6 thoughts on “My “To Be Continued” Kink

  1. OMG, you flatter me. But yes, I took a very toppish view of my masochistic readers. You have to love suffering to love a serial, but fortunately for me, so many of my readers do love that exquisite torture. And those who hate the waiting, well, I’m dominant enough that it only spurs me on! (As the comments on The Prince’s Boy reveal — the worse the cliffhanger, the more comments of people screaming in anguish! Comments are food for a serial-writer’s soul and the best kind of positive feedback. So of course that meant I tried to make the next cliffhanger EVEN WORSE. Insert villainous laugh here. Muahaha.)

    Thank you for this. Serials really ought to make a comeback now that the web makes them publishable again. Have you looked at The Intimate History of the Greater Kingdom? By MeiLin Miranda. I started it and have it bookmarked to continue! Another one I’m partway through is Tales of Magisterium University by Alexandra Erin. Both are fantasy (the former high fantasy, the latter kind of modern alternate universe) and both are queer.

    • Glad to know I wasn’t the only pain slut reading Jorin and Kenet’s story!! Your execution of TPB was gloriously toppy! ::grins:: You were cruel (to your poor marvelous characters and to us sluttish, slavish readers) but so modulated that you could probably map the intensity of the cliffhangers on some kind of master’s histogram or something. Plus, like a really skilled Top you were super-predictable where it counted — always a new episode at the same time every Wednesday. By the time you posted the Epilogue it felt like loving aftercare. I know readers will adore TPB when they read the whole thing now that it’s released, but I’ll pity them just the teensiest bit for not having read it week by week. I do hope you’re considering another serial!

      Thanks so much for your recs! The trailer for the Miranda book has me hooked already! And Erin’s description of her project is wonderful too. I will definitely check those out (and HB Kurtzwilde’s Chocolatiers of the High Winds at Circlet on Mondays!).

  2. I have a total love/hate with serials. I love the arcs, and the length, and it’s like the good old days of serialized TV shows — Dr. Who when I was a kid used to have some cracking cliff-hangers. BUT I am far too much of a control freak, so if I can, I tend to wait until a series is done and then GORGE on the whole thing. A control freak with no self-control!

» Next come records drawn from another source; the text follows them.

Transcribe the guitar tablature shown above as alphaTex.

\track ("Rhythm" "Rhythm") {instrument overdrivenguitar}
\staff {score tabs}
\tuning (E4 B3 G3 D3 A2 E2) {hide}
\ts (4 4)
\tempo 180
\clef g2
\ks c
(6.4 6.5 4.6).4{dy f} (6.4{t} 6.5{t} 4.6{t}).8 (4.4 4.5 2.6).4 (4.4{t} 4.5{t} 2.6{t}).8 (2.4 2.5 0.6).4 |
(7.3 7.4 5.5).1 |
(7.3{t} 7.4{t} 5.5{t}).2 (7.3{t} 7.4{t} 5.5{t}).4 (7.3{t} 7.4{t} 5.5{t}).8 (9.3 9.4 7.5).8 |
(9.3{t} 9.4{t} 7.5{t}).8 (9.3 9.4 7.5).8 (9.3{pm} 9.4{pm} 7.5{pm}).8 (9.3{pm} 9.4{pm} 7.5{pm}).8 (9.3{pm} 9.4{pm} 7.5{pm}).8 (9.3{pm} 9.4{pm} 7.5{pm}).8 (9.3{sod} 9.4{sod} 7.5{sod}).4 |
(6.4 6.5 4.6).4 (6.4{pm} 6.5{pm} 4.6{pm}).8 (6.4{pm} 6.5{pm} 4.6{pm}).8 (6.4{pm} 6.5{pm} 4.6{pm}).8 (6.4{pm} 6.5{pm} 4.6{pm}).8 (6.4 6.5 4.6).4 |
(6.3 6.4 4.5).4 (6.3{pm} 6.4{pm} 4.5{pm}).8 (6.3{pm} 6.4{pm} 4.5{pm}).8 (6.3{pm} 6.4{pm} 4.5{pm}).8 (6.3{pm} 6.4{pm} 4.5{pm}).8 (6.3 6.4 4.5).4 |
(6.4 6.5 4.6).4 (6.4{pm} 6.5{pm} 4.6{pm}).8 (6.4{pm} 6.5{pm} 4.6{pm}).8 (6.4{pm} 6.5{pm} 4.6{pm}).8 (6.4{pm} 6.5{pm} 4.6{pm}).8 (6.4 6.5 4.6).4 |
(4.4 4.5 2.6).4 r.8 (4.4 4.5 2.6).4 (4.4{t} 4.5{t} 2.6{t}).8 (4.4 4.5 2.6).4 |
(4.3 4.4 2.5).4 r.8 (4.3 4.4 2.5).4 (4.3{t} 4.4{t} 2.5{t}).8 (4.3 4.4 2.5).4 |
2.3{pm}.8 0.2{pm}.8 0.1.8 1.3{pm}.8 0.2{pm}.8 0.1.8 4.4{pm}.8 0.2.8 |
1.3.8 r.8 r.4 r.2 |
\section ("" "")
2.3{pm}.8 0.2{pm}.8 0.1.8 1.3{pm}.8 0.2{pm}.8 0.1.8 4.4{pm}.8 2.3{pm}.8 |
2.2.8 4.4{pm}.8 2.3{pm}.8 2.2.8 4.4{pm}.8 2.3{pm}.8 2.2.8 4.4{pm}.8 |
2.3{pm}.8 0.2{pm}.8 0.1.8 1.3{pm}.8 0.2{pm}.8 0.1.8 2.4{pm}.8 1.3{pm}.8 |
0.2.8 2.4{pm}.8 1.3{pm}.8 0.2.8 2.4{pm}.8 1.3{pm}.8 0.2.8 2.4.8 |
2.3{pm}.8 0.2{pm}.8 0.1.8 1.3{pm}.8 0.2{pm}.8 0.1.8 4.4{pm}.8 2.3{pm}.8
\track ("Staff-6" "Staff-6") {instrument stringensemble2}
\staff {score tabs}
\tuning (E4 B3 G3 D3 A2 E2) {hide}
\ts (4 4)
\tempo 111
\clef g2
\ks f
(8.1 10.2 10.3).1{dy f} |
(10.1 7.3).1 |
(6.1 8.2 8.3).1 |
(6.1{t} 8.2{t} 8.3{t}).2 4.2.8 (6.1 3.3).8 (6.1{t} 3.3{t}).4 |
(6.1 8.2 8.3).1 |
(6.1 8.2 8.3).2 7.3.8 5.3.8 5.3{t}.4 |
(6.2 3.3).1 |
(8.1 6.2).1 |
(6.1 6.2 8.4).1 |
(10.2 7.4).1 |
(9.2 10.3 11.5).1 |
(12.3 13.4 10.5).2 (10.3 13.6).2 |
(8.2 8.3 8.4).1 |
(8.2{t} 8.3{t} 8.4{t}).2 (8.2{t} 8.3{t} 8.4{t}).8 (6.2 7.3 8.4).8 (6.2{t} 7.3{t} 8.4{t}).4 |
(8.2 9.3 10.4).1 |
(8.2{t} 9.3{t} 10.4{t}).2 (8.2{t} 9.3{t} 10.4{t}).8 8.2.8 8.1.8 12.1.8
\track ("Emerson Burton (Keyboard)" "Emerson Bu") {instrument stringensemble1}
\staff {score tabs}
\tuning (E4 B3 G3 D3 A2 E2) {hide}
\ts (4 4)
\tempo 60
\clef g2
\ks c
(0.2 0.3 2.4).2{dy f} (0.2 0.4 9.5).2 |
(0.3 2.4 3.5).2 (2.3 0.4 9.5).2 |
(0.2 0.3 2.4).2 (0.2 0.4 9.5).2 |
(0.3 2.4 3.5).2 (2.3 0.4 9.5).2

    I shall have to gallop off and get Cecilia’s book!
    Super post, Lee.

    • Oh, yeah, you definitely need The Prince’s Boy. It’s huge and delicious and finished, so you can gorge. ;) If I know a story’s done and will post on a schedule, I can handle ceding control to the author — but I’m a pretty abject subby reader. :) There is delicious frustration in a really well-executed cliffhanger — what I can’t stand is when serials or series just…end. Argh! It’s like landing hard without ever feeling the thrill of falling!

  3. Sharing this comment from author ID Locke from where this blog mirrors my LiveJournal (someday I’ll figure out how to mirror comments too!). This definitely sounds like an imaginative serial!

    Balancing Karma:
    There are 55 chapters and an epilogue as well as some one-shots. What is posted is what I consider raw and is straight from my brain to the page (so to speak).

    Be advised that Karma is an mpreg. I realize that is not something most people will give a shot, but I swear there is a perfectly reasonable explanation for how it happens. It’s also more a story of 2 people falling in love with each other than focused exclusively on the pregnancy part.

    And I haven’t made up the Master List page yet for Enchanted Shadows, but here is the first chapter I posted this morning:
    http://id-locke.livejournal.com/2011/08/12/

    ES is a spin-off of Karma, but you don’t have to have read Karma to understand ES. They are completely stand alone.

    I’m also a guest author at Yaoifix.com where my novel Dreaming Of the Void is being posted monthly. There is a tie-in between all 3 above stories as Tyhlian, one of the mains of Dreaming is the half-brother of Moswen, one of the mains of Karma and Jaiseki’s (one of the mains in ES) uncle.”